I woke up at five ‘o’ clock the next morning and drove to Bury Hill, which is situated in an area of outstanding natural beauty near Dorking. It’s about an hour and half’s drive, so it’s not too close and not too far. This is important. I go fishing to get away and every escape artist needs a redoubt that is far enough away not to be found but also close enough to reach in times of duress. I have found that the Surrey Hills provide ample cover for me when I wish to drop my activities and run. And I’ve run there several times throughout the years. I arrived at about seven and headed for the boat house.


Swallows return to boathouse Bury Hill


The first thing you notice about Bury Hill is the noise. The Old Lake in particular is a magnet for duck life, and you can’t fail to be impressed by their beautiful morning cacophony. They initially drown out the blackbirds and larks, who later perform a second more delicate chorus once the ducks have stood down from their booming and are actively fighting each other for territory, food and the chance of a love life. If you are of the wildfowling disposition you will possibly regret not bringing a shotgun, but personally I like their company.

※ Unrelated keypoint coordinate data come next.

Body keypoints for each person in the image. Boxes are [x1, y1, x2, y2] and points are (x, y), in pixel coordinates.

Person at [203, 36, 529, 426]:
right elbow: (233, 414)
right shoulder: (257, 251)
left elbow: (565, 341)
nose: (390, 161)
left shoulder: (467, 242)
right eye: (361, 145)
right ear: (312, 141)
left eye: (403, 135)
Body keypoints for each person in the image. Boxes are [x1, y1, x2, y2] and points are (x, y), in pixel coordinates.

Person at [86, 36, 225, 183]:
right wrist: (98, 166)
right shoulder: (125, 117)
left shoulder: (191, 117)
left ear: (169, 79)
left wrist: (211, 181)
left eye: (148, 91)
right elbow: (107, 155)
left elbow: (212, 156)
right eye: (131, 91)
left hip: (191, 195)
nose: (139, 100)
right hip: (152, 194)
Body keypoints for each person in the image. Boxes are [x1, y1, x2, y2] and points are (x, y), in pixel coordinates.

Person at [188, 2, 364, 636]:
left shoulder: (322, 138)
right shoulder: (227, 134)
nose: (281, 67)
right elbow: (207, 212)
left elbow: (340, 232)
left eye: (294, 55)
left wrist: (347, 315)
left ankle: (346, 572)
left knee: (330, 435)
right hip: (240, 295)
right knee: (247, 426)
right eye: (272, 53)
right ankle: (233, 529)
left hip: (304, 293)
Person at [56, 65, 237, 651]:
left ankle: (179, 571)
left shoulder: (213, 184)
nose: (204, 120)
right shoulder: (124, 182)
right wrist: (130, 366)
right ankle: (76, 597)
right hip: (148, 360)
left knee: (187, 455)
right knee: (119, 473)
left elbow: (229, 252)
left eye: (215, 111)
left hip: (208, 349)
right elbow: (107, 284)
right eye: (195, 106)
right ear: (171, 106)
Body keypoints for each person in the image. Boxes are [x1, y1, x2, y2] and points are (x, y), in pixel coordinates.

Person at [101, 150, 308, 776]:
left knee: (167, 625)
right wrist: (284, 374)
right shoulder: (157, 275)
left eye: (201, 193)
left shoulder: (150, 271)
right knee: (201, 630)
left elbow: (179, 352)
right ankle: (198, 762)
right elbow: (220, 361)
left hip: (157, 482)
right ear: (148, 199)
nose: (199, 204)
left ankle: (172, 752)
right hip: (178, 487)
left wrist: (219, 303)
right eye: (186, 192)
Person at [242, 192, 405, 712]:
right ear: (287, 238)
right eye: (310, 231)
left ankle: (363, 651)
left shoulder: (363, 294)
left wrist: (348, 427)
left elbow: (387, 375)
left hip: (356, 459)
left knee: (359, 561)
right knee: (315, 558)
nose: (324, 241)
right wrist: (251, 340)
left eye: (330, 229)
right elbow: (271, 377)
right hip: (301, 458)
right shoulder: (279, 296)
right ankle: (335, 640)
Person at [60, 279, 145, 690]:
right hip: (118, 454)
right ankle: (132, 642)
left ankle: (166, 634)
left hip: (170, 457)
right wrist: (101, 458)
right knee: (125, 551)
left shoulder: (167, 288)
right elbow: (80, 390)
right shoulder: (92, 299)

I punted out to a spot on the Old Lake known as the ‘Jungle’- a snaggy territory where the trees grow out of the water and their roots call to the fish like sirens. In the spring time it’s the perfect tonic to soothe my woes after a season of Guinness, tall stories and days spent piking with nothing but the East Wind and the crows for company.  I was slightly high from the journey through the M25 and the early start, so I rowed hard and enjoyed it all the more for knowing my fellow drivers were off to work, whilst I was off to toad. I staked up my punt to the furthest point on the lake from land and looked back to the boathouse; I felt confident that I could journey no more even if I tried. I poured out a brew, fixed some breakfast and steamed along with the tea… I gradually cooled down. Good tea and English scenery effect long periods of deep, calm introspection… I had reached the playground of giant carp. Bronzed English whales swam here. And I was Ahab.


View from the Jungle.JPG


After initially baiting several areas up with mashed Hovis, I surveyed the surface of the lake with my binoculars, scanning for carp. I saw no signs all morning and so decided to float-fish my bait right on the bottom of the lake bed. I cast it tight to the sanctuary of the tree roots where surely they must venture out and feed at some point… A beautiful Andrew Field porcupine quill buoyed up the bait (a huge piece of bread flake) and would warn me if any scaled diners had decided to eat at my table.

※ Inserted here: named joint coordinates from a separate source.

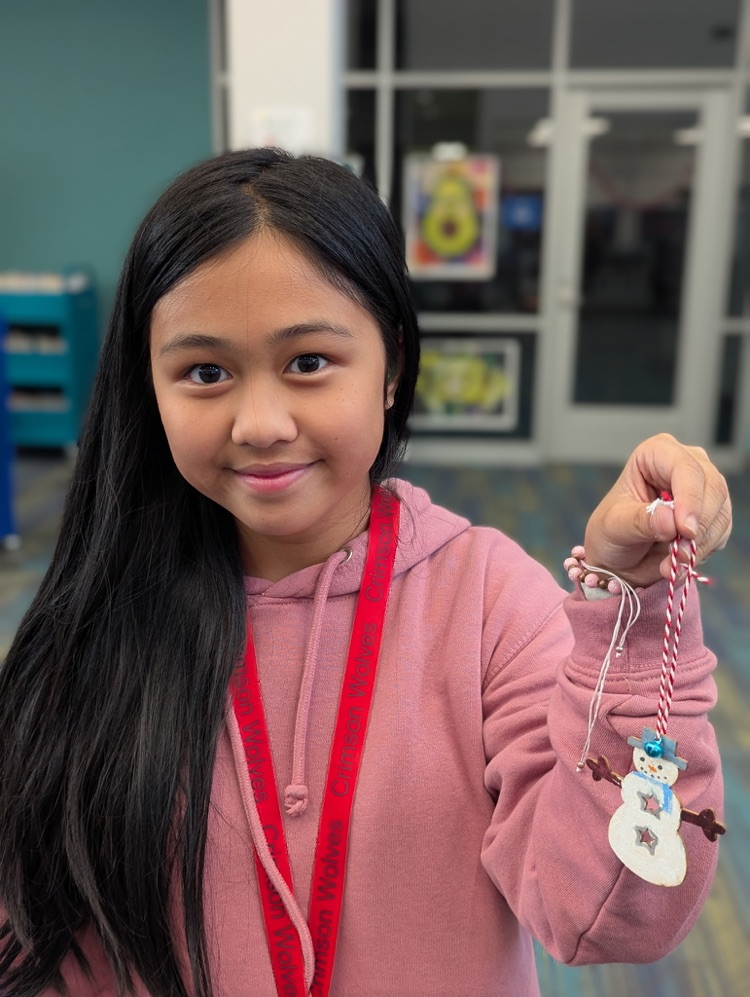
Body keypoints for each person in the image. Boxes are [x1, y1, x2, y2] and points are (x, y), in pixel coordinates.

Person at [0, 148, 732, 997]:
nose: (261, 423)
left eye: (308, 362)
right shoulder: (97, 620)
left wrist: (633, 618)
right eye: (205, 372)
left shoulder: (489, 602)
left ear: (391, 368)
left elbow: (605, 914)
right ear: (149, 387)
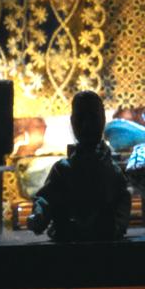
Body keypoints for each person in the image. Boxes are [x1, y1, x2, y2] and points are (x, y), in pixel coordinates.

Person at [28, 90, 130, 242]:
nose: (86, 125)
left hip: (101, 238)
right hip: (68, 236)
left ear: (103, 120)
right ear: (72, 121)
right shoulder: (63, 169)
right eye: (80, 118)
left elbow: (122, 202)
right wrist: (39, 215)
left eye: (93, 118)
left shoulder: (112, 171)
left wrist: (116, 226)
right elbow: (46, 198)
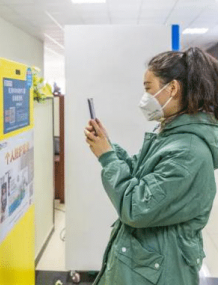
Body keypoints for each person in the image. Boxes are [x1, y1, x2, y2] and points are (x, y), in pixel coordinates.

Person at [84, 47, 218, 285]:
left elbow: (136, 207)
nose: (145, 98)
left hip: (159, 271)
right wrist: (108, 148)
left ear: (173, 88)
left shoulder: (188, 152)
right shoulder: (171, 135)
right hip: (146, 263)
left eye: (148, 88)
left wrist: (107, 158)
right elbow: (139, 173)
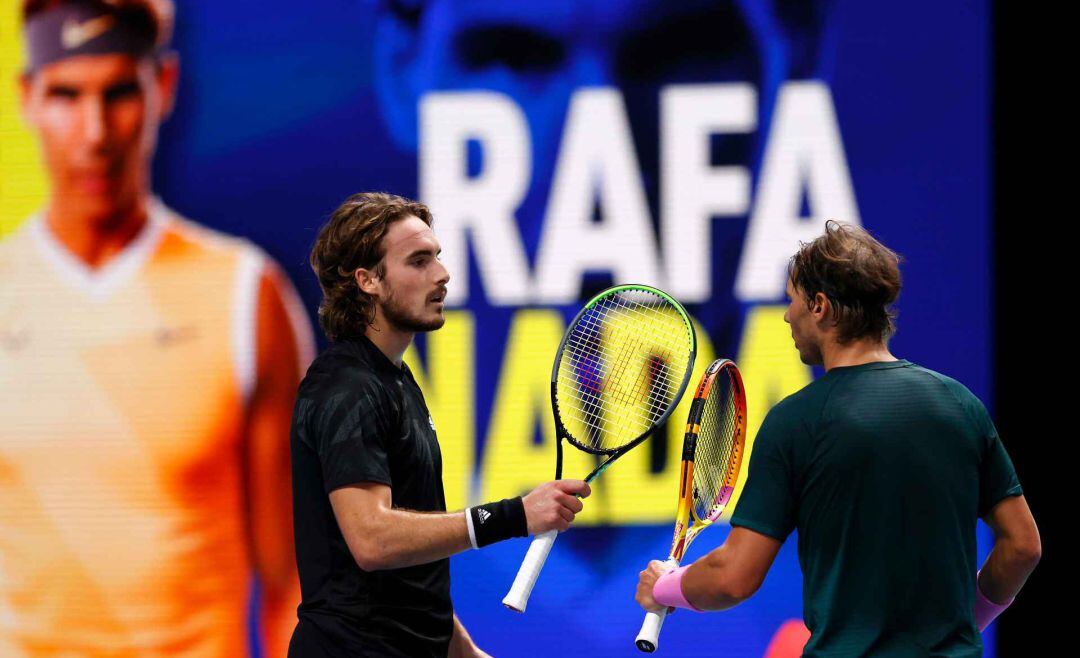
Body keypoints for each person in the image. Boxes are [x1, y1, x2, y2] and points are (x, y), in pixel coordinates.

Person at [0, 2, 313, 656]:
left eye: (118, 93)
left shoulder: (245, 298)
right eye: (66, 95)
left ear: (162, 88)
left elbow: (297, 590)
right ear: (27, 98)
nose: (93, 132)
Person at [635, 221, 1041, 656]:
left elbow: (733, 578)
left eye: (792, 300)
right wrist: (967, 624)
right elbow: (1022, 547)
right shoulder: (961, 405)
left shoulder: (795, 422)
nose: (787, 315)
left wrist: (666, 588)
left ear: (820, 306)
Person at [288, 192, 590, 658]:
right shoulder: (346, 387)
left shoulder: (397, 381)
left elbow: (408, 564)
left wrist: (465, 652)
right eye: (419, 261)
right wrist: (513, 516)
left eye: (438, 258)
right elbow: (372, 539)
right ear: (367, 280)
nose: (442, 274)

I sat and waited. Carp fishing can be slow outside of the summer and I began to recall my conversations with the old men. Hours passed by and my mind began to play tricks on me.  Nature perhaps sensed that I had somehow disrespected ‘Droit du Seigneur’ back in my own world- its foremost imperative and the one principle that should be ensuring me success out here. It began to rain heavily after midday and I had to make a mock canopy out of a camo jacket and a rucksack.

But then in the late afternoon the sun came back out. Lower now, but more intimate. The air smelled different. My mind cleared and all thoughts of pathetic fallacy slowly began to dissipate. The magic hour was approaching… Dusk. When all creatures feed ravenously before it gets too dark to find food. Just as the light started to flicker in the trees, I thought I saw some branches move near my float. It was windless so this displacement could only have been caused by independent movement. Something large was yards away from my punt, surveying my bait. And circling my mind… I remained completely motionless and tried to clear my thoughts. My hands started to tremble. A minute later my float began to move- and then it slid under.

I struck into gold… And my winter was broken.